◆ **Kutipan Teks**
At-Ta’rif wa At-Tankir (Ma’rifah dan Nakirah)
Makalah ini Diajukan untuk Memenuhi Tugas
pada Mata
Kuliah : Qawaid Tafsir
Dosen Pembimbing : Dr. Ahzami Samiun Jazuli, M.A.
Disusun Oleh :
Kelompok III
Fikri Ihsan (1113034000189)
Zhuda Surya Prasetya (1113034000117)
Muhammad Munawar (1113034000220)

PROGRAM STUDI TAFSIR HADIS
FAKULTAS USHULUDDIN
UNIVERSITAS ISLAM NEGERI SYARIF HIDAYATULLAH
JAKARTA
JAKARTA
2014
DAFTAR ISI
KATA
PENGANTAR……………………………………………………………………….i
DAFTAR
ISI………………………………………………………………………………...ii
BAB
I PENDAHULUAN…………………………………………………………………...1
1. Latar Belakang………………………………………………………....….................1
2. Rumusan
Masalah…………………………………………………………………....1
3. Tujuan Pembahasan……………………………………………………………….....1
BAB
II PEMBAHASAN…………………………………………………………………....2
A. Pengertian At-Ta’rif wa At-Tankir ………………………………………………......2
B. Contoh dan Analisisnya
……………………………………......................................5
BAB
III PENUTUP………………………………………………………………………….9
KESIMPULAN………………………………………………………………………….9
DAFTAR
KEPUSTAKAAN………………………………………………………………..10
KATA PENGANTAR
Puji syukur kehadirat Allah swt yang telah
memberi rahmat dan hidayah-Nya serta kesehatan, keselamatan kepada kita semua,
sehingga penulis dapat menyelesaikan tugas ini dengan baik. Semata-mata untuk
menyempurnakan materi kuliah Metode Tafsir, dalam bentuk makalah yang berjudul
“At-Ta’rif wa At-Tankir.”
Penulis
berharap apa yang telah penulis paparkan ini dapat bermanfaat bagi penulis
khususnya dan bagi para pembaca umumnya. Tak lupa pula penulis ucapkan ribuan
terima kasih kepada Bapak dosen yang telah memberikan ilmunya dan pengarahannya
serta bantuannya kepada penulis dalam penyelesaian tugas ini.
Penulis
menyadari bahwa makalah ini masih banyak terdapat kesalahan dan kekurangan.
Untuk itu, saran dan kritik yang bersifat memperbaiki dari para pembaca sangat
penulis harapkan.
Atas
segala perhatiannya penulis ucapkan terima kasih. Penulis berharap semoga
penyajian makalah penulis ini dapat diterima bagi para pembaca. Semoga Allah
swt senantiasa memberikan rahmat dan hidayah-Nya kepada kita semua. Amin.
Jakarta,
23 Maret 2015
Pemakalah
BAB I
PENDAHULUAN
A. Latar
Belakang
Melihat betapa penting (urgen) dan
sentralnya posisi sebuah penafsiran atas kitab suci Al-Quran, maka penafsiran
terhadapnya perlu dilakukan secara hati-hati dan penuh kesungguhan, yaitu
dengan tetap berpegang pada kaidah-kaidah atau pedoman-pedoman serta
prinsip-prinsip dasar yang diperlukan bagi sebuah penafsiran.

◆ **Soal Tugas a**
Tulis ulang bagian kutipan teks tentang ma'rifah dan nakirah dari "Makalah ini Diajukan" sampai "Muhammad Munawar (1113034000220)", kedua ujungnya ikut disertakan, dengan "Kelompok III" diganti menjadi "Kelompok II".

◆ **Bahan Latihan**
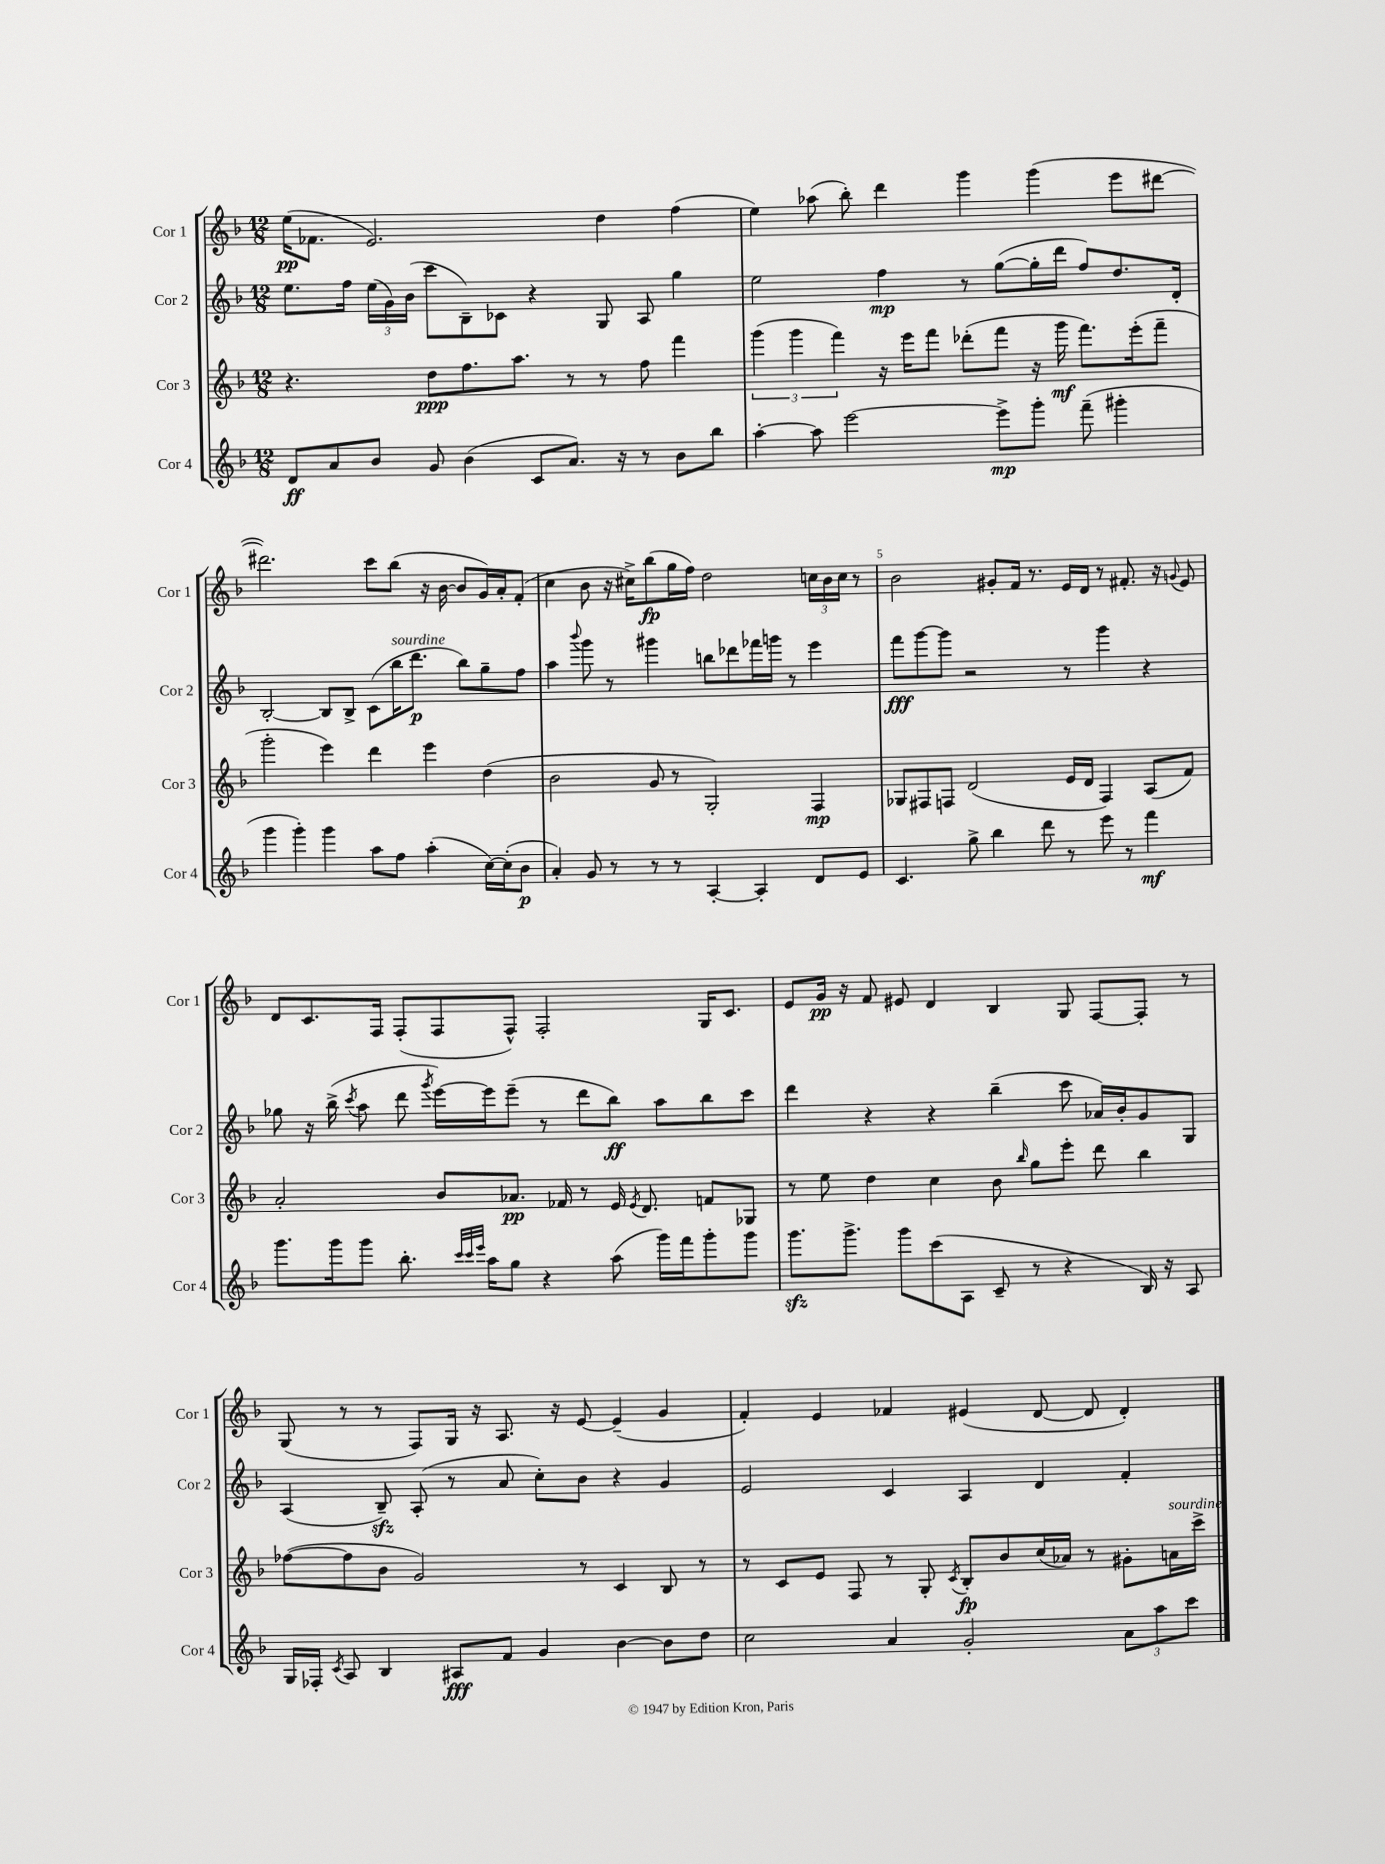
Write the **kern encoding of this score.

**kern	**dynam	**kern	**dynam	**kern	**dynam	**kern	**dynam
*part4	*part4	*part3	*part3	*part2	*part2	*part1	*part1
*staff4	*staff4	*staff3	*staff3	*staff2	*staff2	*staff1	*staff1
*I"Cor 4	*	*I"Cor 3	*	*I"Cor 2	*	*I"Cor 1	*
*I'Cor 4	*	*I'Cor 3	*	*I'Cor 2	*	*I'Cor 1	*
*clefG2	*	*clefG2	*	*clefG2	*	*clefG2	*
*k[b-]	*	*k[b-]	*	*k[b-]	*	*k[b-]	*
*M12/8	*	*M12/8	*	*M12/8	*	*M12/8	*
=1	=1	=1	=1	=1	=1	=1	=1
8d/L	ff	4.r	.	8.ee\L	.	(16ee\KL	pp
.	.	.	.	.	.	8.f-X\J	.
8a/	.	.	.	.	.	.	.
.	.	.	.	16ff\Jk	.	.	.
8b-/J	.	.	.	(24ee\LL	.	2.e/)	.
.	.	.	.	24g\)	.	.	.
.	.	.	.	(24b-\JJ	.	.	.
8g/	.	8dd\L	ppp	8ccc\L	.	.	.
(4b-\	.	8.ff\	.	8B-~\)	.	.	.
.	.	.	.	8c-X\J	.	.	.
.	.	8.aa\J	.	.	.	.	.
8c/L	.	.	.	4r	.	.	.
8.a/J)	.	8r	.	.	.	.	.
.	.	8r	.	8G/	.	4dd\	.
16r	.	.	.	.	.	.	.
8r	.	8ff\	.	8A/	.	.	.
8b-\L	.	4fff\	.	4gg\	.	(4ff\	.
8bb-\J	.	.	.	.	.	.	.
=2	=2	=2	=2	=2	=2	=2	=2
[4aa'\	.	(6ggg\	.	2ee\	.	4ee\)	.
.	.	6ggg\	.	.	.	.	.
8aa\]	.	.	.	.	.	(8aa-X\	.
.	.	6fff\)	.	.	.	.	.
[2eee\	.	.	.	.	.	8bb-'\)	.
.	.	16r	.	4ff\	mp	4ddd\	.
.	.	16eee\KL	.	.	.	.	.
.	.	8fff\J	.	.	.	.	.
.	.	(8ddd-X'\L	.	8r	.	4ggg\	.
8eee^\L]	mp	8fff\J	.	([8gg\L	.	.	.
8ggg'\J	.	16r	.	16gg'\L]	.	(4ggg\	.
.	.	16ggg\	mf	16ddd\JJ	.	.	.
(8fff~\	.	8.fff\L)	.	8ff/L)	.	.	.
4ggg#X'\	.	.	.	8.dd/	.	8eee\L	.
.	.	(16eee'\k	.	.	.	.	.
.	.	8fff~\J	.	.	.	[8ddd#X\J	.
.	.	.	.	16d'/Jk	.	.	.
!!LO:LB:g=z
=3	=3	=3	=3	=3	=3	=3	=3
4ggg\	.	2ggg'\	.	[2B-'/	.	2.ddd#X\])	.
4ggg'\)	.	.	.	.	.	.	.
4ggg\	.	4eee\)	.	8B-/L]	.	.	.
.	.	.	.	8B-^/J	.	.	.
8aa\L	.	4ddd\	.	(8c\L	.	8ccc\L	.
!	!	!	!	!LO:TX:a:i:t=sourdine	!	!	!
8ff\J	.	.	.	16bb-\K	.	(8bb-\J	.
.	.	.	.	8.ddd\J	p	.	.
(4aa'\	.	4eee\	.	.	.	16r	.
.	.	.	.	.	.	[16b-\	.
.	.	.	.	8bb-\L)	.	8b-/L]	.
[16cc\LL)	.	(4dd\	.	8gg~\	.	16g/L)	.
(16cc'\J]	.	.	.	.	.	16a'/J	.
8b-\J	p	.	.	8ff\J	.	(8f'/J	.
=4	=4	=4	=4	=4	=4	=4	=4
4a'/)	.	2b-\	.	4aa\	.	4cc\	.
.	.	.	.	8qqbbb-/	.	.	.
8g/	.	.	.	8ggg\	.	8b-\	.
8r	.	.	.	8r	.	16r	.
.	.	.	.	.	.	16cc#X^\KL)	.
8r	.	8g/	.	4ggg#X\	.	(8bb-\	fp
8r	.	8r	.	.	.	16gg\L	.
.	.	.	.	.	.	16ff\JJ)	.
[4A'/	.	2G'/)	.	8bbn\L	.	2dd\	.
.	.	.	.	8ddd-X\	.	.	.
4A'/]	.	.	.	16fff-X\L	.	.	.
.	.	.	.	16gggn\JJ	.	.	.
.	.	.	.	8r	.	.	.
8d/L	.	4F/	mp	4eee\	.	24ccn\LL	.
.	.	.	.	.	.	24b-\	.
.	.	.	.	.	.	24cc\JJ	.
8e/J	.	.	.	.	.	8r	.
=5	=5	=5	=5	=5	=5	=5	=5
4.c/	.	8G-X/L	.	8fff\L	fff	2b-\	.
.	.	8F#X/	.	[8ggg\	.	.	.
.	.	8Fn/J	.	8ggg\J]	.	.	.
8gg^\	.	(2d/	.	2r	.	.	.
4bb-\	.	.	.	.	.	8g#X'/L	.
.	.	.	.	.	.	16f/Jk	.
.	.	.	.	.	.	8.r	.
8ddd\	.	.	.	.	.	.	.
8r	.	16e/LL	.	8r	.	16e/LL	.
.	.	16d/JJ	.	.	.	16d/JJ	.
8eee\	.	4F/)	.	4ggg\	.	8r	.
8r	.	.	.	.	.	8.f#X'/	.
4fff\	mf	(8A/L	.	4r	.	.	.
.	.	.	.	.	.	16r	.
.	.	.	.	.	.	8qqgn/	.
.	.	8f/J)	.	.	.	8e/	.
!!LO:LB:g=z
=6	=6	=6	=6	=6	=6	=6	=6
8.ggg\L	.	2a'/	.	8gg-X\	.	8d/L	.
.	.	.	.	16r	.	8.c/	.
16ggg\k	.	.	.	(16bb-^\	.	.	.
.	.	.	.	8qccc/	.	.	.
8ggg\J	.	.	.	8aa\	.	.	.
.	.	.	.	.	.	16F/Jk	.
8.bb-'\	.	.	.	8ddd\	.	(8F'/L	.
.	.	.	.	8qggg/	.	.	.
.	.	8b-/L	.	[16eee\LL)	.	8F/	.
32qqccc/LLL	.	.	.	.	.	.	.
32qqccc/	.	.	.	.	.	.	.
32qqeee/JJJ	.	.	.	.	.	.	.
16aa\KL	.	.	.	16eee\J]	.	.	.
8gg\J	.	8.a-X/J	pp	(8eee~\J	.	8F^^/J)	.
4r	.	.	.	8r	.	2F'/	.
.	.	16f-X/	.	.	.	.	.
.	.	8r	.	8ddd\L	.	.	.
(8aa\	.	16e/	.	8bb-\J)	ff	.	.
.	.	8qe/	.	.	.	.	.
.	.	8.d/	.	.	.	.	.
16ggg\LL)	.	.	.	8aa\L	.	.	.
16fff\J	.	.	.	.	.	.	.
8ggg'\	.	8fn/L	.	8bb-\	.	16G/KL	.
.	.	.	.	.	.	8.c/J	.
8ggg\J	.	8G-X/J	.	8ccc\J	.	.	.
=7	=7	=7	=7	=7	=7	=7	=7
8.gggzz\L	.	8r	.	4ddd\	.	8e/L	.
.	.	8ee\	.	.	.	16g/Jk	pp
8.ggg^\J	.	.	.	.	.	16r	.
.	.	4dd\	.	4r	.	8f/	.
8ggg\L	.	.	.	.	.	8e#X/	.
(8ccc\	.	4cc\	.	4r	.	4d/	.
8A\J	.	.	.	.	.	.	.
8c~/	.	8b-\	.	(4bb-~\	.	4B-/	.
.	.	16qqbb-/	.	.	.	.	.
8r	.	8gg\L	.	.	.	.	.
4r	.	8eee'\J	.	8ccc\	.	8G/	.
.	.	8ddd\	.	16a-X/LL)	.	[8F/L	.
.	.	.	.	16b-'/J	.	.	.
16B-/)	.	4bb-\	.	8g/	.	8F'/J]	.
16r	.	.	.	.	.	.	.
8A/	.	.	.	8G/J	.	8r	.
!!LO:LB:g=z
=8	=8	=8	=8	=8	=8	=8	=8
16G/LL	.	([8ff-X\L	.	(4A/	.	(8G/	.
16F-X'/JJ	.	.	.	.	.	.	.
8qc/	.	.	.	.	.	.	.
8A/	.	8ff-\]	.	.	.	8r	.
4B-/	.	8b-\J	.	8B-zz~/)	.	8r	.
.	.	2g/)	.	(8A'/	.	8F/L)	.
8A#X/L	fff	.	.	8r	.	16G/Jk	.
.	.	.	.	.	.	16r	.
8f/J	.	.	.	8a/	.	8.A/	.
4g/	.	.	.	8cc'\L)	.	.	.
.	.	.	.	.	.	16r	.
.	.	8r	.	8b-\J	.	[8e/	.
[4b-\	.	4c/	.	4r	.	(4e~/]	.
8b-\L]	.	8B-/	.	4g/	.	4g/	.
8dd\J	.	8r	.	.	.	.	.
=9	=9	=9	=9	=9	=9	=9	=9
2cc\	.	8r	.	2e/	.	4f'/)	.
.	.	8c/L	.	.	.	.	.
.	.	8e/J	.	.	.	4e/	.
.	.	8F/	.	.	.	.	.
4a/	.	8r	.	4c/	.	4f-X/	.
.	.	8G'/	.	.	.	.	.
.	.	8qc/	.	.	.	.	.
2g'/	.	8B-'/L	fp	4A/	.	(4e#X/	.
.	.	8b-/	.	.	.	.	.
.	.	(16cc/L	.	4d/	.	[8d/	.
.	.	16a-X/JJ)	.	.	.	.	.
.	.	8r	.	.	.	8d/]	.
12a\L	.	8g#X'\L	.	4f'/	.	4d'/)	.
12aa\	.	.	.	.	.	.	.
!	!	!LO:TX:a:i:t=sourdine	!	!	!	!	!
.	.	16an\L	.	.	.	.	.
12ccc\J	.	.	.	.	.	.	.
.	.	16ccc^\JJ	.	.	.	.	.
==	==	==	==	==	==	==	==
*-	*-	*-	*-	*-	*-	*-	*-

◆ **Soal Tugas b**
Baris mana saja dalam catatan di atas yang memuat string "sourdine"? Salin setiap baris itu.

◆ **Jawaban a**
Makalah ini Diajukan untuk Memenuhi Tugas
pada Mata
Kuliah : Qawaid Tafsir
Dosen Pembimbing : Dr. Ahzami Samiun Jazuli, M.A.
Disusun Oleh :
Kelompok II
Fikri Ihsan (1113034000189)
Zhuda Surya Prasetya (1113034000117)
Muhammad Munawar (1113034000220)

◆ **Jawaban b**
!	!	!	!	!LO:TX:a:i:t=sourdine	!	!	!
!	!	!LO:TX:a:i:t=sourdine	!	!	!	!	!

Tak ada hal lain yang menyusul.